● **Формулировка задания 1**: Перепишите без изменений только строки записей, начиная со строки, содержащей «collector number: 831», и далее до конца записей; обе границы включаются.

Несмотря на утверждения руководителей Англии и Франции, что Польша не желает предоставления ей помощи, Советское правительство предприняло важный шаг: предложило правительству Польши в двустороннем порядке договориться о взаимной помощи против агрессии. Озабоченность правительства СССР судьбой своего ближайшего соседа была вполне обоснованной, ибо оно располагало важной и точной информацией о готовящемся нападении Германии на Польшу. Сотрудник Риббентропа Клейст в беседе с германским журналистом сказал буквально [278] следующее: «... он (Гитлер. — Ред.) решил, что необходимо силой поставить Польшу на колени... в июле — августе она подвергнется военному нападению... Действуя внезапно, мы надеемся смять Польшу и добиться быстрого успеха. Больших масштабов стратегическое сопротивление польской армии должно быть сломлено в течение 8 — 14 дней... Мы считаем, что конфликт с Польшей можно локализовать. Англия и Франция по-прежнему не готовы биться за Польшу»{920}.

● **Предоставленный материал**:
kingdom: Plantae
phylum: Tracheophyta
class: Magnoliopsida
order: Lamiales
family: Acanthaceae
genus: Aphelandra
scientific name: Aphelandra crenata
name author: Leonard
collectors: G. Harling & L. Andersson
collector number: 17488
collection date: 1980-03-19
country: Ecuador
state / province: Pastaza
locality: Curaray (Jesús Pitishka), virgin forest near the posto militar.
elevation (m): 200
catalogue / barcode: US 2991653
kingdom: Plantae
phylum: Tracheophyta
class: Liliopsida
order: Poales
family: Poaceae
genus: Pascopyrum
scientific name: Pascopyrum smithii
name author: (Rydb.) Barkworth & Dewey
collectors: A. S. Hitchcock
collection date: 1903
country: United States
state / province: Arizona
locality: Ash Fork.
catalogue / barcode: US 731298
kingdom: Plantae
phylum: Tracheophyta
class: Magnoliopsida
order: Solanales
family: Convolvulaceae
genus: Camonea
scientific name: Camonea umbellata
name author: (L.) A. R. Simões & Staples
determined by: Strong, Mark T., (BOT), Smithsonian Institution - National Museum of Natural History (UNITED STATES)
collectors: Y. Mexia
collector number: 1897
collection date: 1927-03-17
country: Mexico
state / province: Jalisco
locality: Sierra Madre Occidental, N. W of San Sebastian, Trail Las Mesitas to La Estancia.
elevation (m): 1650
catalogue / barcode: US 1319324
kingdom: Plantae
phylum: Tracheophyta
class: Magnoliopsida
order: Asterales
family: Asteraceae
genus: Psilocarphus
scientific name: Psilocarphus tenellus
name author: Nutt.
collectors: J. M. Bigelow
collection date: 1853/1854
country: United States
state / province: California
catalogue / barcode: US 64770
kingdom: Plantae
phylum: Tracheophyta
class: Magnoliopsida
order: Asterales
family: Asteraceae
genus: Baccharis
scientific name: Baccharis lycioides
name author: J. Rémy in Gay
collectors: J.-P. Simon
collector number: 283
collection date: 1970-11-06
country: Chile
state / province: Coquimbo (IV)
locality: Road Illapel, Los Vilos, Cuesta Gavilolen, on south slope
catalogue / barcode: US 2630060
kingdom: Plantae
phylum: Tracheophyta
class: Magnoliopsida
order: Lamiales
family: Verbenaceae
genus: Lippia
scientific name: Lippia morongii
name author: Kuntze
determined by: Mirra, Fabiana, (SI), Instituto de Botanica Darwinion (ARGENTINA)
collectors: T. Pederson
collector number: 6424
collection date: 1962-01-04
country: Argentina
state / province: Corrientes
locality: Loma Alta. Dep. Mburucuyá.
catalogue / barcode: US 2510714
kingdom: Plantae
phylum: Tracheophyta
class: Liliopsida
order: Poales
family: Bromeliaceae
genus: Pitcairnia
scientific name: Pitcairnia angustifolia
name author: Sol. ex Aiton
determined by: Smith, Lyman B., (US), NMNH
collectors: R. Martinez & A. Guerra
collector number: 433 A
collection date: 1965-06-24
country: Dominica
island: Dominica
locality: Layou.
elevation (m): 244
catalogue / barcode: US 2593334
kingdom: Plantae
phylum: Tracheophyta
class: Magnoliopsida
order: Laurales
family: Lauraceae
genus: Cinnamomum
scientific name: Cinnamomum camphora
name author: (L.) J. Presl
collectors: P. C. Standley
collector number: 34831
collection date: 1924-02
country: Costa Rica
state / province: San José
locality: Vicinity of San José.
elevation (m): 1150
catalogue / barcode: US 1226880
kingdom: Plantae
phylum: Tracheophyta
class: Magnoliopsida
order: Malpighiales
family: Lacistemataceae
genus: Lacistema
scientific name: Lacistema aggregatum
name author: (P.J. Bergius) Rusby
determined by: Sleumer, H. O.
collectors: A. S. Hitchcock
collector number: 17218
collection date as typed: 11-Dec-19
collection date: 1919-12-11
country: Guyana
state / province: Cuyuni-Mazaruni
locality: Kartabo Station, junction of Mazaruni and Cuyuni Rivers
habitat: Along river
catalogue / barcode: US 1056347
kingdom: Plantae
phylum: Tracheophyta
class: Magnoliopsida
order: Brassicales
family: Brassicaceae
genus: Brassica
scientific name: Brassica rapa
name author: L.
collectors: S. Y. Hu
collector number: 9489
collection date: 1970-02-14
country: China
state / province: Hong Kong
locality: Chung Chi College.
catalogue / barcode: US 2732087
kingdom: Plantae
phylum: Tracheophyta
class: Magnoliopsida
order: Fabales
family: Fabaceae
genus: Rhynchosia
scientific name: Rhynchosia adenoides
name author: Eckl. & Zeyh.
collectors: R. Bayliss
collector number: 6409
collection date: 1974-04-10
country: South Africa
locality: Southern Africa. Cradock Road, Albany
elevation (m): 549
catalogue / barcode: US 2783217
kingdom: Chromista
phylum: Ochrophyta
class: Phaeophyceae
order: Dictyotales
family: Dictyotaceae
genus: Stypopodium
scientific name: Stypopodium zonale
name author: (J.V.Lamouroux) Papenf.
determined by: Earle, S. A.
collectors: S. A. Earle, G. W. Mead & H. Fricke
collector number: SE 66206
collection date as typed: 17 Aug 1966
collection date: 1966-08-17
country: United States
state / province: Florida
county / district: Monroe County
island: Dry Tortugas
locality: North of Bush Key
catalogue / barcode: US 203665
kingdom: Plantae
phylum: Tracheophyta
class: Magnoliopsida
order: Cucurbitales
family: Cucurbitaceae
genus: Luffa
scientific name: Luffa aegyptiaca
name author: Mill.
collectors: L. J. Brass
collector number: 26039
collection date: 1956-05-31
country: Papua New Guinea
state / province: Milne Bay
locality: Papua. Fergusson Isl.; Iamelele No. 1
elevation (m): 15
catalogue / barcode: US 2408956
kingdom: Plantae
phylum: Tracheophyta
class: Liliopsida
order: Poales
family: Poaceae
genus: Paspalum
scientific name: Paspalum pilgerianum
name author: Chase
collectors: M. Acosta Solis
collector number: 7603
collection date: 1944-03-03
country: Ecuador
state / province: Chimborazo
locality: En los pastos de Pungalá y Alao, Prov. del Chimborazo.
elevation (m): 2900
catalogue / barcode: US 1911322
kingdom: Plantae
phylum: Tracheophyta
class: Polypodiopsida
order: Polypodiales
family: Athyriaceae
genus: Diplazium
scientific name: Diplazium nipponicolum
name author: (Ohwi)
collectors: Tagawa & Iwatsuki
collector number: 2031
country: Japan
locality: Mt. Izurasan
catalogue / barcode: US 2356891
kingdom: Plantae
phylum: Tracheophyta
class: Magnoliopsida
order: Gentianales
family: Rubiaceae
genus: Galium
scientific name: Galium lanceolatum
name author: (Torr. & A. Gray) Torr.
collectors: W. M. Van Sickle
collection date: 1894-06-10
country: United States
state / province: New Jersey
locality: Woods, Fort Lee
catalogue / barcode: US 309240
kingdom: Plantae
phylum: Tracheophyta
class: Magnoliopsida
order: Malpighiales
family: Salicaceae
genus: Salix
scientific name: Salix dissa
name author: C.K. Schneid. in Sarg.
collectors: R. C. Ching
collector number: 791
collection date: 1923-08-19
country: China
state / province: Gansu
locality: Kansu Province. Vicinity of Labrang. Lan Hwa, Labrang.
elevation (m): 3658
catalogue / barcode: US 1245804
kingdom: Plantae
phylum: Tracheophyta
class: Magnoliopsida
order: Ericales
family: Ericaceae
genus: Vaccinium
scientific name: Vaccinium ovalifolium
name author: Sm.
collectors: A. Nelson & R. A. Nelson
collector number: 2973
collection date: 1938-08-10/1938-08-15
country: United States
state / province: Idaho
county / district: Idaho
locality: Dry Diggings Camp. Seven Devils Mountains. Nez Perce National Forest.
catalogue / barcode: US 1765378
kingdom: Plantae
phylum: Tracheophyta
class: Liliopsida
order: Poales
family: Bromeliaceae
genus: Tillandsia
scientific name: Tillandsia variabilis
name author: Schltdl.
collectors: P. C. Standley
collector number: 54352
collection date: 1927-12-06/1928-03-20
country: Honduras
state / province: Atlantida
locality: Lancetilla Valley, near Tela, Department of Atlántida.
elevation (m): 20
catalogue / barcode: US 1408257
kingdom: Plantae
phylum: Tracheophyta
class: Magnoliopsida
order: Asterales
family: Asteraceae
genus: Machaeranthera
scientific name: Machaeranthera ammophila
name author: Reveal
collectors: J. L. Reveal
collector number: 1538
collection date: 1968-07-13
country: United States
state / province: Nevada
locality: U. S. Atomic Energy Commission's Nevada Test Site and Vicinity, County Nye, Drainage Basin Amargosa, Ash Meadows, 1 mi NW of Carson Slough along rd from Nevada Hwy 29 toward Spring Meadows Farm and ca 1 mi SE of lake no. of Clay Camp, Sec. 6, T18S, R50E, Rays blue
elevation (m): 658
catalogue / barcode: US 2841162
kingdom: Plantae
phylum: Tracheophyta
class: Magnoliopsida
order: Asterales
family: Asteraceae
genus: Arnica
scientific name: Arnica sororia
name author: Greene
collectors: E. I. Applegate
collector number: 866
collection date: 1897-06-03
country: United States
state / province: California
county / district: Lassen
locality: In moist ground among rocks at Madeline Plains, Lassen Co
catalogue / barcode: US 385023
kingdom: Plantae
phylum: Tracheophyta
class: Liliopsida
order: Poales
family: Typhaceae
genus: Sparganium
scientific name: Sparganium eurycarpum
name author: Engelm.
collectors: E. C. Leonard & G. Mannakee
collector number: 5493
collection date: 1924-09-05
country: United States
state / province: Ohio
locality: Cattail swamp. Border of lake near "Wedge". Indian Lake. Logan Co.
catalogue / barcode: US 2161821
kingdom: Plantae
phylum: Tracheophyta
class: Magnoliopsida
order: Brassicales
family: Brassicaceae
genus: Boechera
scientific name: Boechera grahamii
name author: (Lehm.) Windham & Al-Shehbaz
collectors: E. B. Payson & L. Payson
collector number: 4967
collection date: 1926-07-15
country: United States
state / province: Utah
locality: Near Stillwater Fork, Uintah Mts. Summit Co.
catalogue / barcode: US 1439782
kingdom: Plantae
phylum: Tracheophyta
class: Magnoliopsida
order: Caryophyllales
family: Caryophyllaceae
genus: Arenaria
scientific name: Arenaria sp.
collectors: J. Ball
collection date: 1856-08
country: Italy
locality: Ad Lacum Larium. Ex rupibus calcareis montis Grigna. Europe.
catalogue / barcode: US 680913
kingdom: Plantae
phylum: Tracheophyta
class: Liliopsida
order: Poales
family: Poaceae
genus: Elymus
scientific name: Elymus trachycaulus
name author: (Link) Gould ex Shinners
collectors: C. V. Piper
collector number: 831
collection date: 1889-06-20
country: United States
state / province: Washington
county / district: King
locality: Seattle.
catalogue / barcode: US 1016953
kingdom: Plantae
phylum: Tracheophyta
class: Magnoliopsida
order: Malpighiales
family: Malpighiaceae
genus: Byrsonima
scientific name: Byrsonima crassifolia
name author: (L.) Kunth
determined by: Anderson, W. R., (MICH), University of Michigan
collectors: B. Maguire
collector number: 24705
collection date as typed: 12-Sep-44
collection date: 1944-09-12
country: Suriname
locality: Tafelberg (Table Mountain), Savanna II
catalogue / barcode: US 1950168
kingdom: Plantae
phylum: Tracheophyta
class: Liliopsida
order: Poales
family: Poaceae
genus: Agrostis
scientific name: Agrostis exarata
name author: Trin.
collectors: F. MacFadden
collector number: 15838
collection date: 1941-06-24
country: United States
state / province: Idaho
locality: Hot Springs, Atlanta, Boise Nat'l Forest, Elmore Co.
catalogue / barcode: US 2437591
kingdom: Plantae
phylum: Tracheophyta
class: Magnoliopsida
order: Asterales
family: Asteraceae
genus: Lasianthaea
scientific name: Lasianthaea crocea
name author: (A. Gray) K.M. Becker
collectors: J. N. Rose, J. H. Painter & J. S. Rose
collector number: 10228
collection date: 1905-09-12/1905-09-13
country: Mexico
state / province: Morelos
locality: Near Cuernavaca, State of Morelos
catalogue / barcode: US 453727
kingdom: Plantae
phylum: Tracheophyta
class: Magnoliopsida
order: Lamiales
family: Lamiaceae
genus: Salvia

● **Формулировка задания 2**: Продолжите текст о подготовке нападения Германии на Польшу, начав сразу после его последнего предложения.

● **Итоговый результат 1**:
collector number: 831
collection date: 1889-06-20
country: United States
state / province: Washington
county / district: King
locality: Seattle.
catalogue / barcode: US 1016953
kingdom: Plantae
phylum: Tracheophyta
class: Magnoliopsida
order: Malpighiales
family: Malpighiaceae
genus: Byrsonima
scientific name: Byrsonima crassifolia
name author: (L.) Kunth
determined by: Anderson, W. R., (MICH), University of Michigan
collectors: B. Maguire
collector number: 24705
collection date as typed: 12-Sep-44
collection date: 1944-09-12
country: Suriname
locality: Tafelberg (Table Mountain), Savanna II
catalogue / barcode: US 1950168
kingdom: Plantae
phylum: Tracheophyta
class: Liliopsida
order: Poales
family: Poaceae
genus: Agrostis
scientific name: Agrostis exarata
name author: Trin.
collectors: F. MacFadden
collector number: 15838
collection date: 1941-06-24
country: United States
state / province: Idaho
locality: Hot Springs, Atlanta, Boise Nat'l Forest, Elmore Co.
catalogue / barcode: US 2437591
kingdom: Plantae
phylum: Tracheophyta
class: Magnoliopsida
order: Asterales
family: Asteraceae
genus: Lasianthaea
scientific name: Lasianthaea crocea
name author: (A. Gray) K.M. Becker
collectors: J. N. Rose, J. H. Painter & J. S. Rose
collector number: 10228
collection date: 1905-09-12/1905-09-13
country: Mexico
state / province: Morelos
locality: Near Cuernavaca, State of Morelos
catalogue / barcode: US 453727
kingdom: Plantae
phylum: Tracheophyta
class: Magnoliopsida
order: Lamiales
family: Lamiaceae
genus: Salvia

● **Итоговый результат 2**:
 

Заместитель народного комиссара иностранных дел СССР В. П. Потемкин 10 мая 1939 г. имел в Варшаве продолжительную беседу с польским министром иностранных дел Веком. Подробный анализ соотношения сил в Европе, сделанный советским представителем, «привел Века к прямому признанию, что без поддержки СССР полякам себя не отстоять»{921}. Однако предложенная Советским Союзом соответствующая поддержка была отвергнута польским реакционным правительством.

 

В такой сложной международной обстановке гитлеровская дипломатия начала зондировать почву для переговоров с Советским Союзом.

 

19 мая по распоряжению Гитлера немецкому посольству в Москве была послана инструкция сообщить о готовности Германии возобновить прерванные в феврале 1939 г. экономические переговоры с СССР{922}. Этим шагом руководство рейха стремилось подвести материальную основу под свои предложения о политических переговорах, конкретными мероприятиями убедить Советское правительство в серьезности своих намерений. Кроме того, торговый договор с СССР необходим был Германии из-за нехватки сырьевых ресурсов.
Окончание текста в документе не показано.